Obviously, Countywide mobility and infrastructure are major issues, because Doyal and his allies Riley and Meador have done such a terrible job in those areas while they focused on moving large amounts of funds into the hands of their favored political and criminal legal defense fund contributors. Keough, on the other hand, has promised in his “Contract” that he’ll “eliminate toll roads as a means of transportation infrastructure,” eliminate the use of “certificates of obligation” as a means to circumvent the will of the people of Montgomery County, and will work to develop a County-wide mobility plan. The elimination of the wrongful use of certificates of obligation has been a sore point for Precinct 4 County Commissioner Jim Clark and Precinct 3 County Commissioner James Noack, both of whom have objected to the use of COs for long-term infrastructure obligations.

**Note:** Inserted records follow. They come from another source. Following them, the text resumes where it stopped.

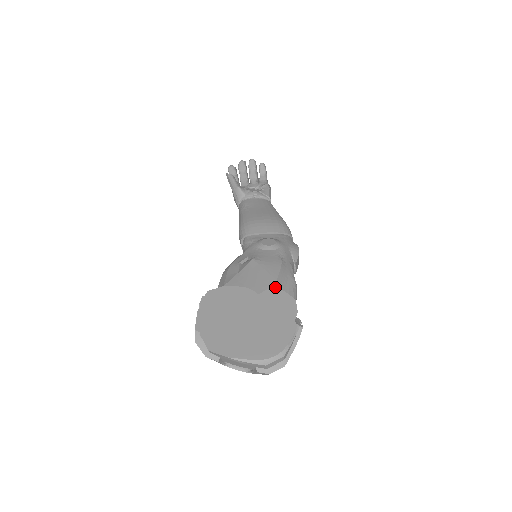
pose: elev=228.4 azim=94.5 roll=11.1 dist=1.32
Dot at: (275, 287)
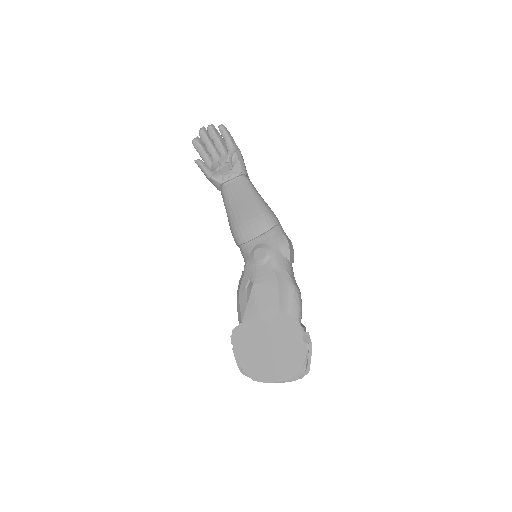
Dot at: (279, 313)
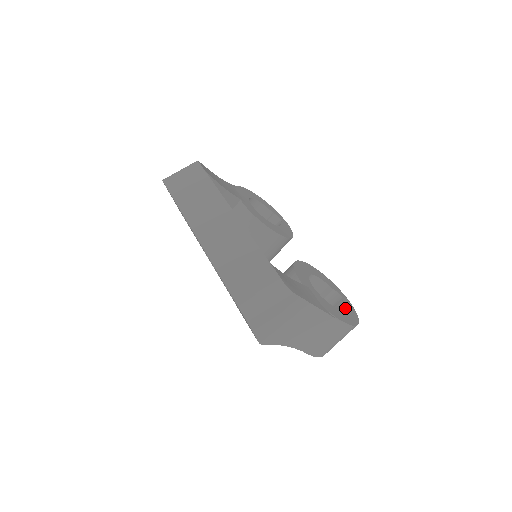
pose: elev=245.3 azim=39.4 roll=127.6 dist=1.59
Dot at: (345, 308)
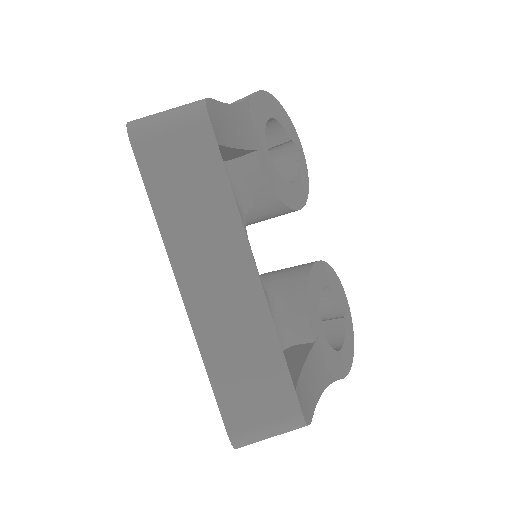
Dot at: (345, 335)
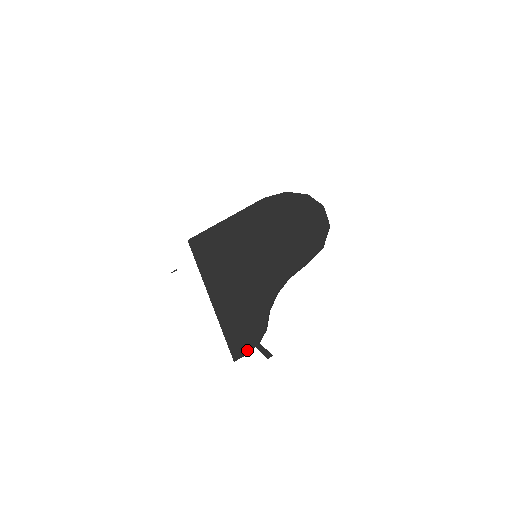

Finally, Keough has recognized that outside special interests – engineers, developers, and other County vendors – have taken control of the heart and mind of Doyal, Riley, and Meador, so that they have become the real constituents of those three officials. Keough has included his “Contract with Montgomery County”:

I will immediately end the influence that outside interests have upon the decision-making ability of those who govern and will replace this practice with what is the will of the people of Montgomery County.”

The 2018 Republican Primary Election will certainly be interesting to watch. Keogh’s complete “Contract with Montgomery County” follows.


County Judge candidate Mark Keogh’s “Contract with Montgomery County,” first page.
County Judge candidate Mark Keough’s “Contract with Montgomery County,” second page.

Other candidates challenge the political establishment

Numerous other candidates are challenging the political establishment, as they’ve announced, in the March 6, 2018, Republican Primary Election in races for County Treasurer, Commissioners for Precincts 2 and 4, Precincts 3 and 4 Justice of the Peace, and District Clerk.